Kasulidis, meclisin konu hakkında neden bilgilendirilmediği sorusuna, İsrail ile devletler arası bir anlaşma yapılması için Meclisin onayının gerekmediğini ifade etti.Kasulidis’in daha sonra “gaf yaptığını anladığını” ve yazılı bir açıklama yaptığını yazan Politis gazetesi, kısaca şunları söylediğini aktardı:
“Verdiğim yanıtın öncesindeki sorularla ilgili bazı karışıklıklar meydana geldi. Ki bu da yanlışlıkla, Rum MEB’inin denetimi için araçlar yerleştirilmesi konusunda İsrail devletiyle ilişki kurulması sonucuna yol açtı. Bu iki şey bağlantılı değildir. Trodos’la ilgili olarak söylediğim şey, meydana gelen şeyin, Rum Yönetimi’nin Rum MEB’indeki hareketlerin denetimi için sahip olduğu araçların düzeyinin yükseltilmesidir. Bu herhangi bir devletle yapılan herhangi bir devletlerarası anlaşmayla bağlantılı değildir. Devletler arası bir anlaşma olması durumunda, bunun Temsilciler Meclisi’nden geçmesi gerekir.”
Statü yükseltilmeli
Rum Dışişleri Bakanı Yoannis Kasulidis, Rum Meclisi Dış İlişkiler Komitesinde yaptığı konuşmada, uluslararası toplum tarafından tanınmalarının yeterli olmadığını, bununla birlikte mevcudiyetini (varlığını) yükseltmesi gerektiğini söyledi.
ABD’yi Rum kesiminin stratejik ortağı olarak nitelendiren Kasulidis, doğal gaz konularının, dış politikaları açısından ellerinde “güçlü bir kağıt” teşkil ettiğini de savundu.
Rum hükümetinin Maraş konusundaki önerisine de değinen Kasulidis, bunun Maraş’ın iadesi karşılığında, doğrudan ticaret için yasal yollar bulunması için, bir paket olarak ortaya konulduğunu söyledi.Maraş meselesiyle, Rum kesiminin aralarında ABD’nin de bulunduğu önemli ülkelerin desteğini kazandığını iddia eden Kasulidis, AİHM’nin, “Dimopulos davasının eksiklerini yıkan son olumlu kararını hafife almamaları gerektiğini” de kaydetti.

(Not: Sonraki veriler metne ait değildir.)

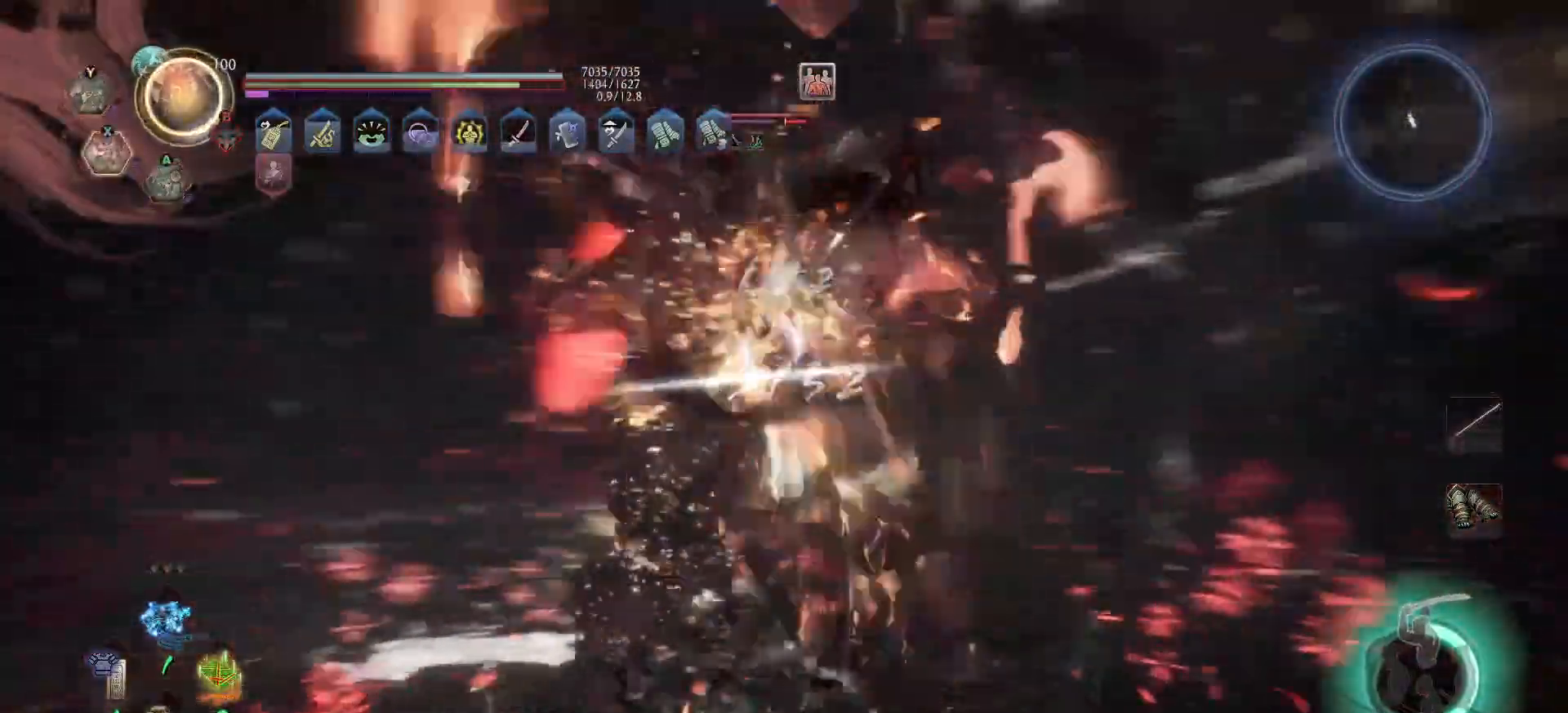
{"buttons": [], "left_stick": "center", "right_stick": "center", "events": [[67, "X", "down"], [133, "X", "up"], [200, "X", "down"], [233, "left_stick", "up-left"], [283, "X", "up"], [317, "R2", "up"], [450, "left_stick", "center"]]}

Politis gazetesinin haberine göre ise, Maraş’ın iadesiyle ilgili çabanın son bulmadığını, bunun daha yeni başladığını dile getiren Kasulidis, Maraş önerisinin, KKTC’nin AB’yle ticaret yapması amacıyla yasal yollar bulunmasını da içeren bir paketin parçası olduğunu sözlerine ekledi.
Türkiye’yle ilgili AB başlıklarının açılmasına da değinen Kasulidis, enerji başlığının açılmasını kabul etmelerinin söz konusu olmadığını, bununla birlikte 23 ve 24’üncü başlıkların açılması için baskı görmekte olduklarını ileri sürdü.
Türkiye’den KKTC’ye Su getirilmesi
Öte yandan Rum Dışişleri Bakanlığı’nın, Türkiye’den KKTC’ye su getirilmesi konusunda Rum Bakanlar Kurulu’na gizli bir öneri sunduğunu da söyleyen Kasulidis, konuyla ilgili olarak bakanlıklar arası bir komite tayin edildiğini ifade etti.
Rum kesiminin, NATO’nun Barış İçin Ortaklık Programına katılım başvurusu yapması konusuna da değinen Kasulidis, Rum kesiminin başvuruda bulunmadığını çünkü Türkiye’den bu konuya tepki olduğunu ve Türkiye’nin bunu veto edeceğini söyledi.